Our picks for most intriguing vocal recitals in the coming year

Soprano Anna Caterina Antonacci has performed a number of works by 17th and 18th century composers over the years. Photograph courtesy of Serge Derossi/Naïve

The difference between a song recital and opera is somewhat like the difference between reading a gripping novel and seeing the same novel made into a flashy movie: If you’re a book person, you may be a song recital person, too. In few other art forms can you hear a beautiful voice quite so close and concentrated on meaningful words in poetic form. Washingtonians who are adherents of the song recital, as well as those who might think they are, should know about the fine series of recitals presented by Vocal Arts DC.

From the seven recitals of the upcoming 2011-12 season, the three obvious top choices begin with the opening concert by bass-baritone Eric Owens (September 10), at George Washington University’s Marvin Center Theater. Owens has a smooth, puissant voice matched by an ease of musicality, which those who saw him in last year’s revival of Porgy and Bess at Washington National Opera will recall. Our other picks would be the incandescent Italian soprano Anna Caterina Antonacci (April 11) and the rakish bass-baritone Gidon Saks (May 30), both in the series’ regular venue, the Kennedy Center Terrace Theater. If you are really into song recitals, other concerts will be worth the full subscription: We’ve heard good things about baritone Mathias Hausmann (October 12), and if Graham Johnson believes in soprano Lydia Teuscher (January 26), then we’re all ears.

Other vocal events not to miss next season—all presented by different organizations in the Kennedy Center Terrace Theater—include a performance of Schubert’s song cycle Winterreise, with the superb baritone Matthias Goerne and Christoph Eschenbach at the piano (March 5); Ute Lemper in a program of cabaret chansons from Berlin and Paris, with the Vogler String Quartet (March 19); more cabaret songs, by Weill, to go with Schoenberg’s hallucinatory Pierrot Lunaire, featuring soprano Lucy Shelton (April 3). For your Baroque fix, try the superb period-instrument ensemble Opera Lafayette, performing a program of 17th- and 18th-century music with tenor Jean-Paul Fouchécourt and soprano Gaële LeRoi (October 24, KenCen Terrace Theater). And speaking of rare operas, Opera Lafayette’s concert performances of complete operas are both worth hearing next season: Pierre-Alexandre Monsigny’s Le Roi et le fermier (January 21) and Giovanni Paisiello’s Il Barbiere di Siviglia (April 14 and 15)—the latter was the first operatic adaptation of Beaumarchais’s play The Barber of Seville to enjoy widespread success, three decades before Rossini’s.
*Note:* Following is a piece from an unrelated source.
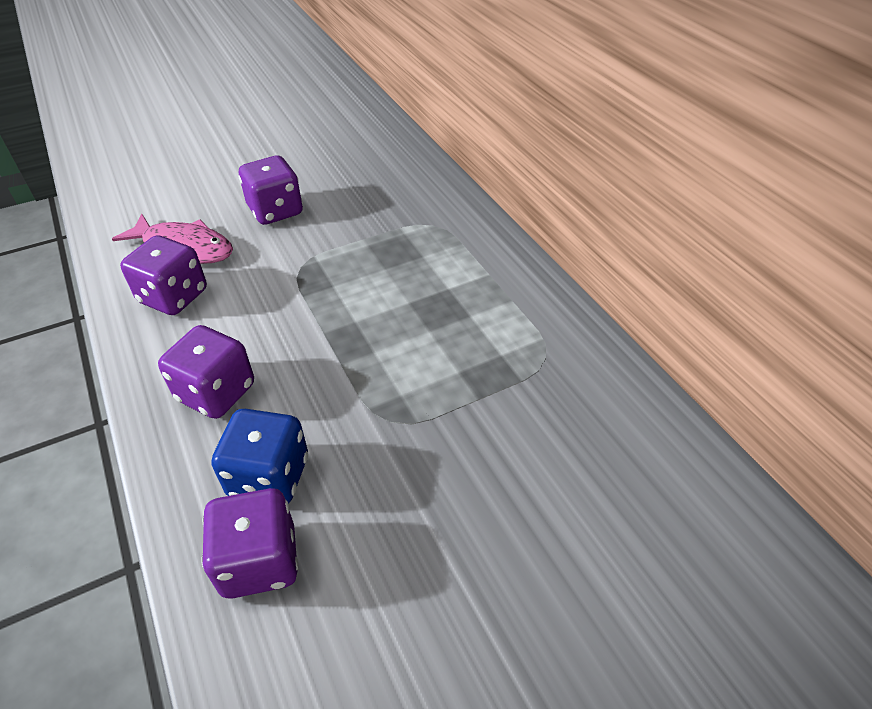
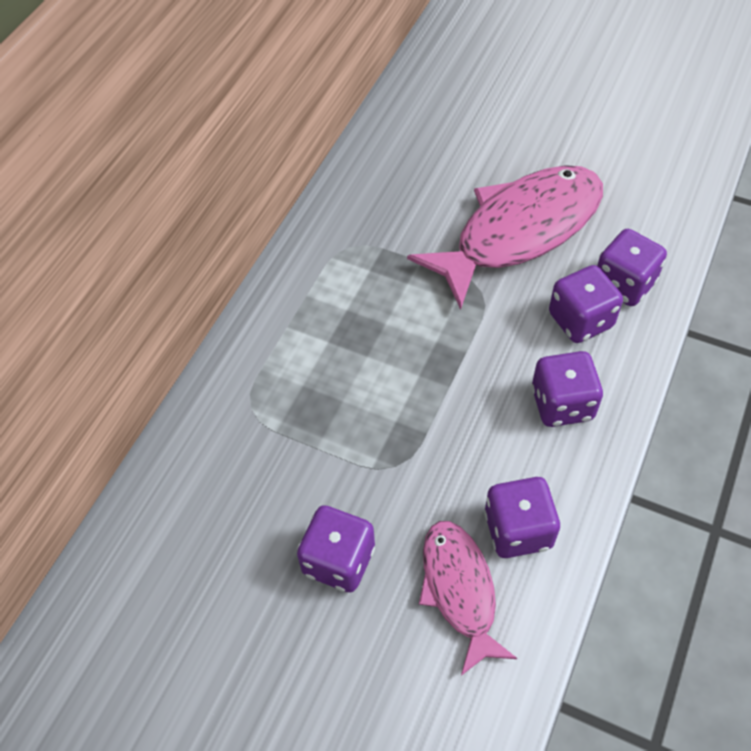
camera: 125 degrees left, 10 degrees up
blue dice [212,409,308,504] -> purple dice [549,265,623,343]
none -> pink fish [407,165,603,310]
More intriguing vocal performances to consider include songs by Charles Ives, with baritone William Sharp and pianist Jeremy Denk, as well as other music with the Post-Classical Ensemble (November 3, Music Center at Strathmore), part of the larger Ives Project; husband and wife team William Bolcom and Joan Morris singing Broadway, vaudeville, and contemporary songs (April 19, Mansion at Strathmore); and baritone Wolfgang Holzmair with pianist Russell Ryan (February 26, Shriver Hall in Baltimore).